While reading Peggy Noonan’s “Neither a Hedgehog Nor a Fox” in the weekend edition of The Wall Street Journal, I was taken by the quote attributed to then President Ronald Reagan, "Man has never developed a weapon he didn't eventually use".
But I couldn’t help but see it in a different light as it relates to software information systems under the label of CRM (Customer Relationship Management). Here’s a competitive weapon that companies have deployed en masse, yet from what I can see, few are really effective and miss the mark when it comes to utilization and efficiency.
Whereas a large multinational company that has thousands of salespeople and solid marketing support may be able to use CRM to near perfection, the average company seems to be stuck in contact management mode; CRM ends up looking like an electronic rolodex that is often out of touch with current events.
Whether I am doing a sales training, or visiting clients and companies that have deployed these systems, I often find that most people struggle to make CRM a useful tool within their organization. Salespeople are frustrated with the complexity to do the simplest of actions and record events, Marketing isn’t quite sure how to employ tracking on a contact by contact basis, and integrated sales and marketing campaigns are nowhere to be found.
The other elusive gain is sales opportunity management and a solid forecasting model.
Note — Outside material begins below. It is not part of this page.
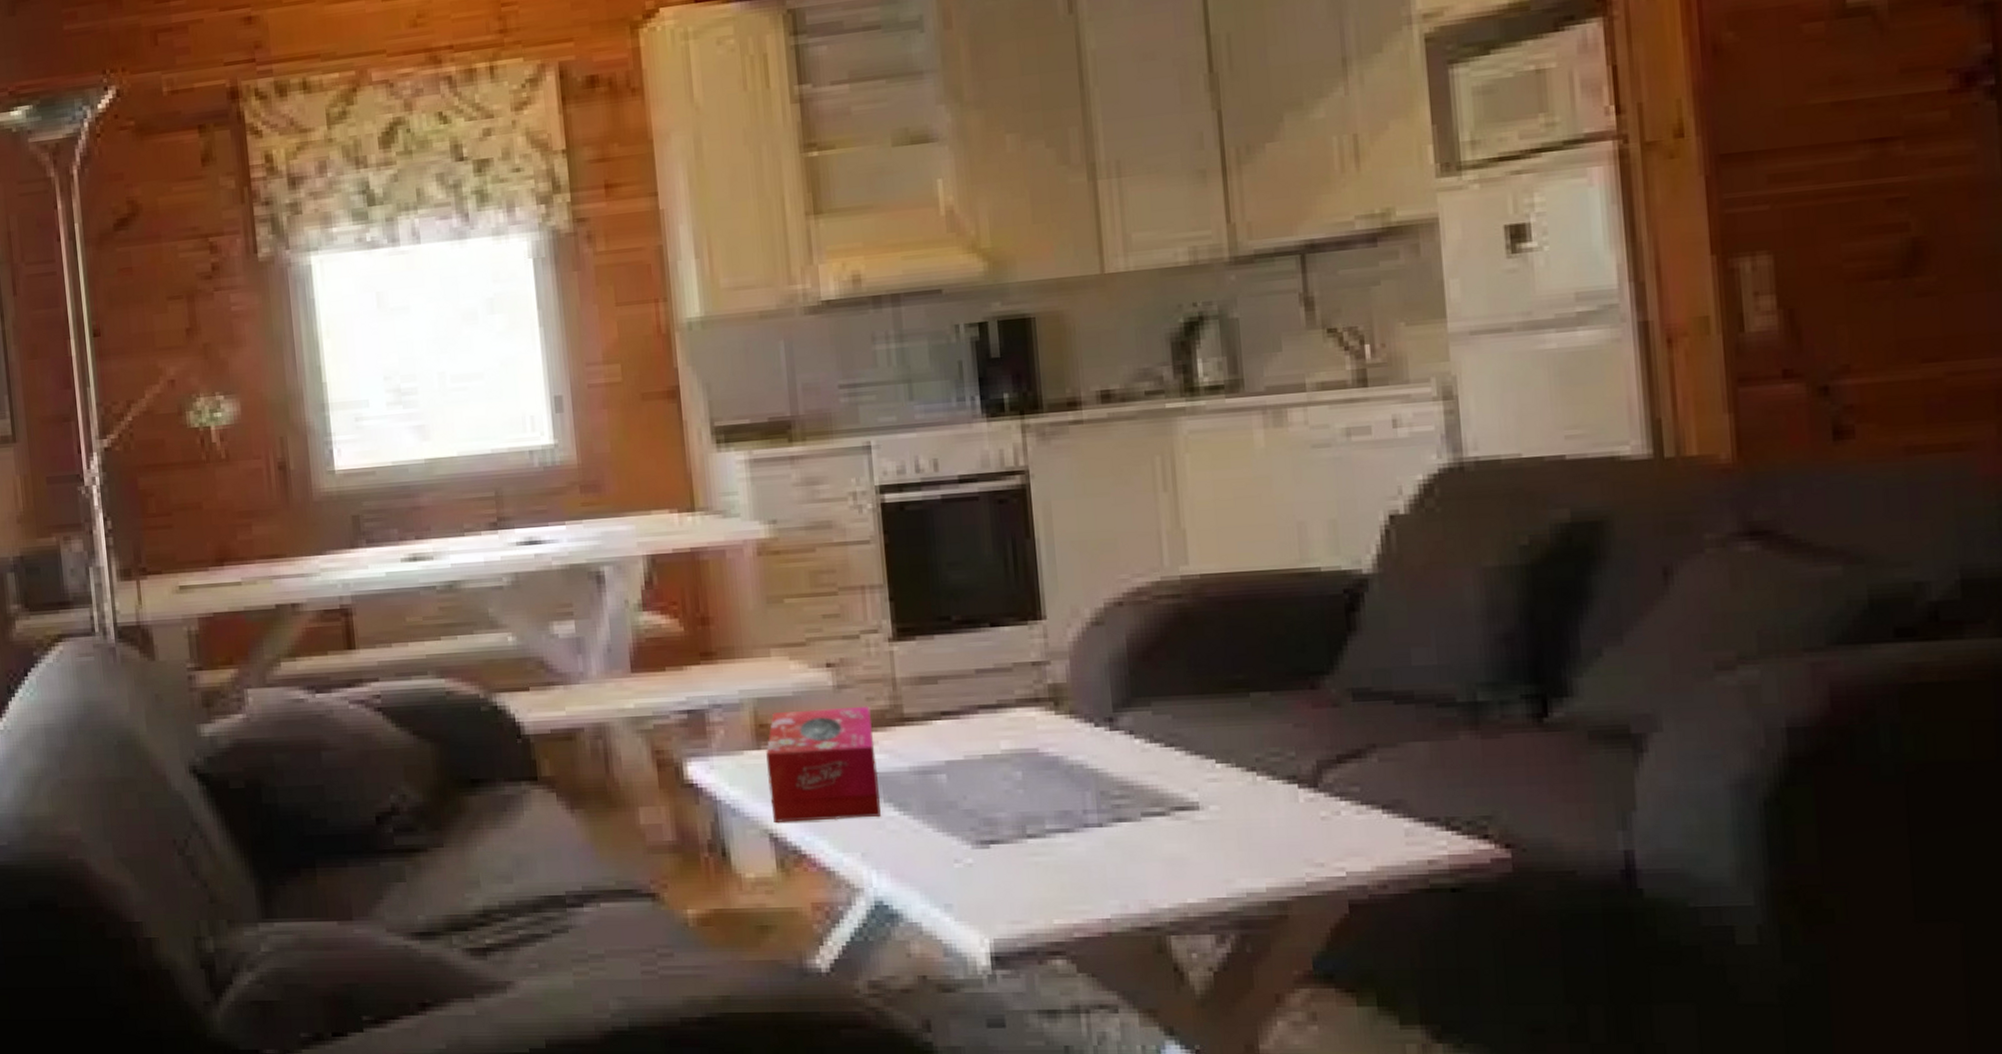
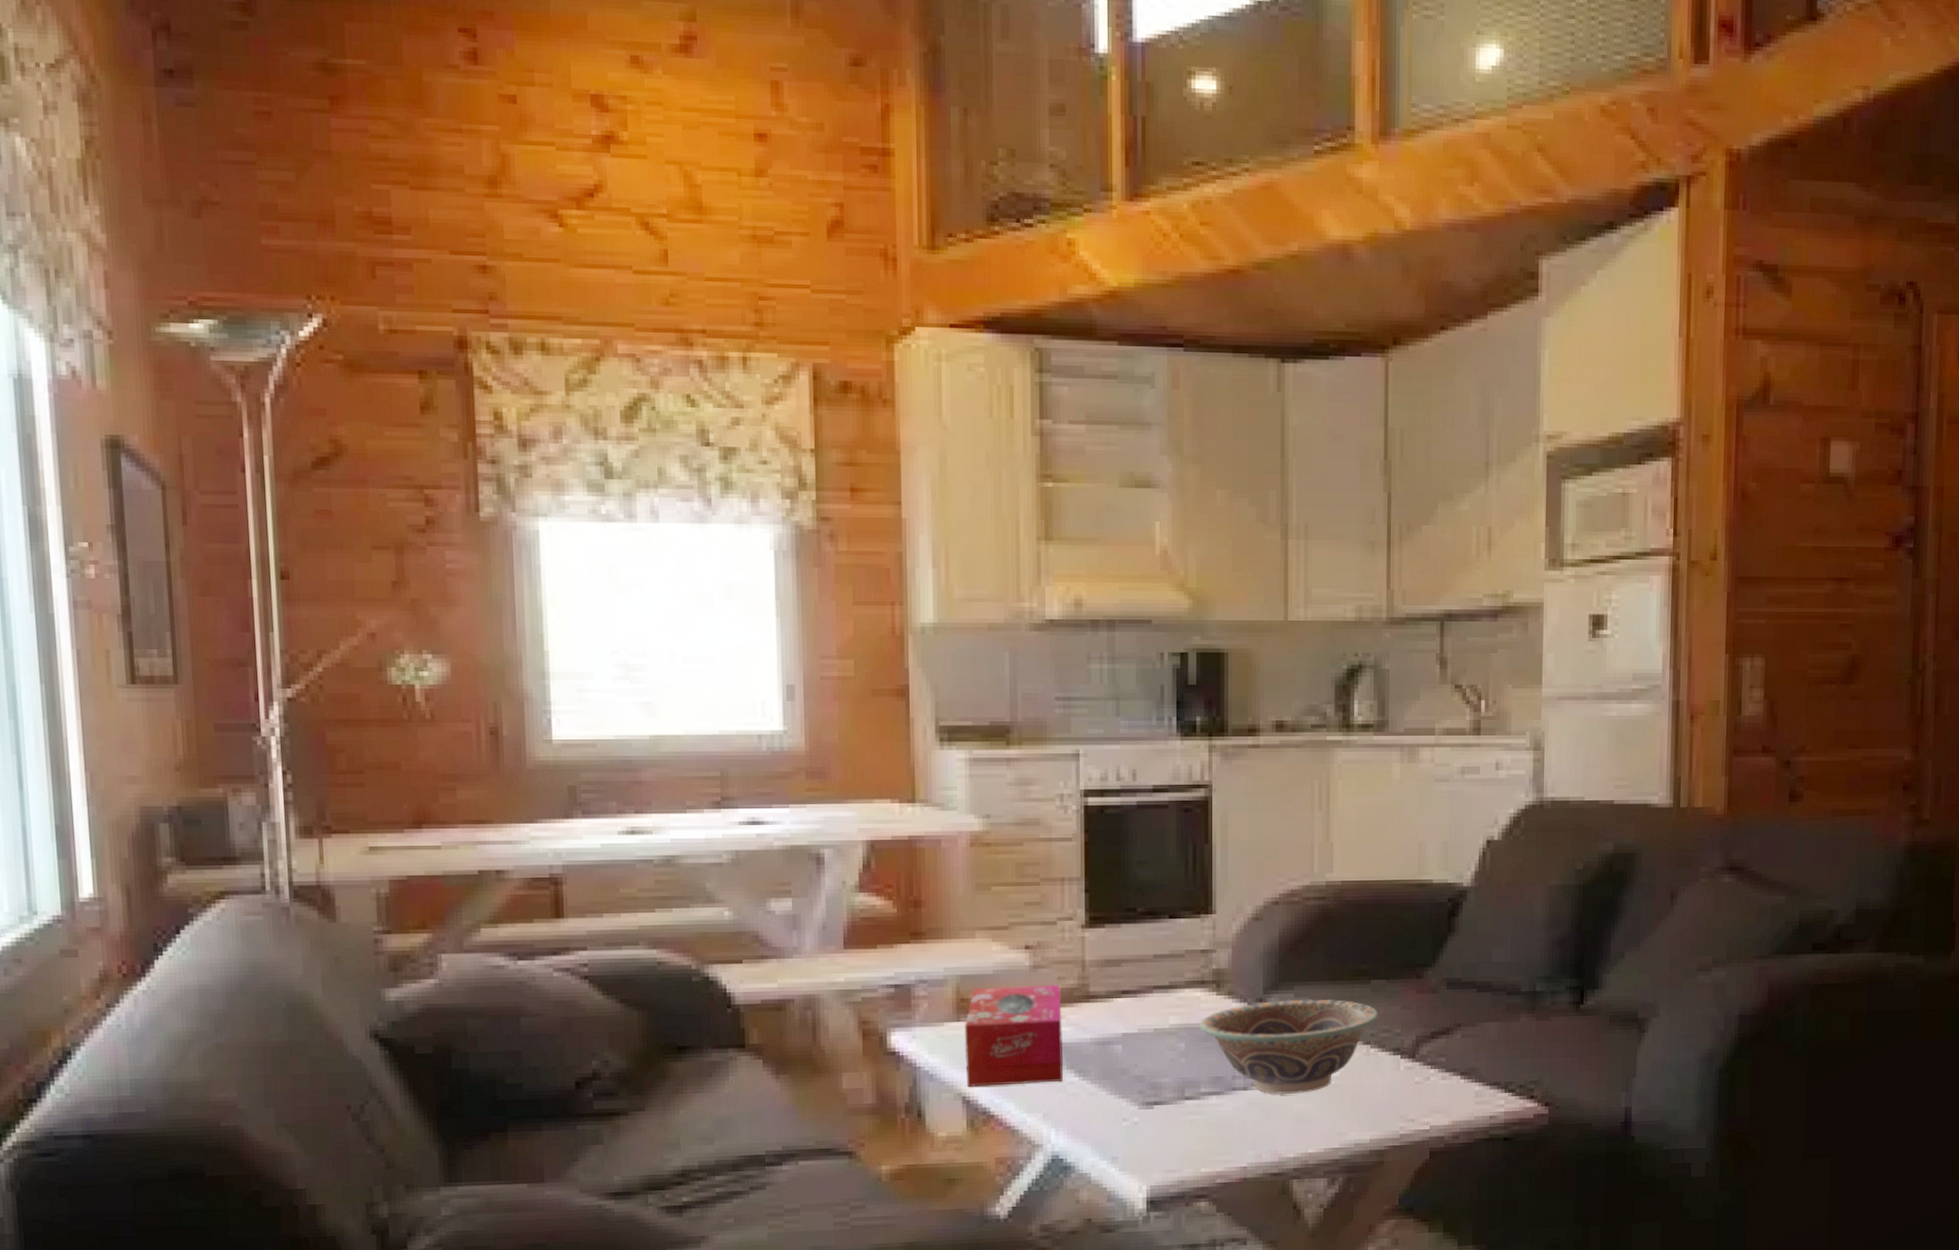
decorative bowl: none [1037,717,1264,832] -> present [1199,999,1379,1094]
It’s normally a built-in functionality of the system, but seems rarely used to any extent across the sales team. More importantly is the fact that the only sales opportunities in the CRM appear to be the ones that are more than 80% probability, i.e., a sure sale. Where is the ‘cradle to grave’ tracking of each sales opportunity? How can you judge the pipeline of business, or a true ‘close ratio’ of all sales opportunities?
What’s been your experience? Does your team use your CRM to its full extent, i.e., to its complete design capability? Did you start out with the best of intension and slowly erode to a stalemate?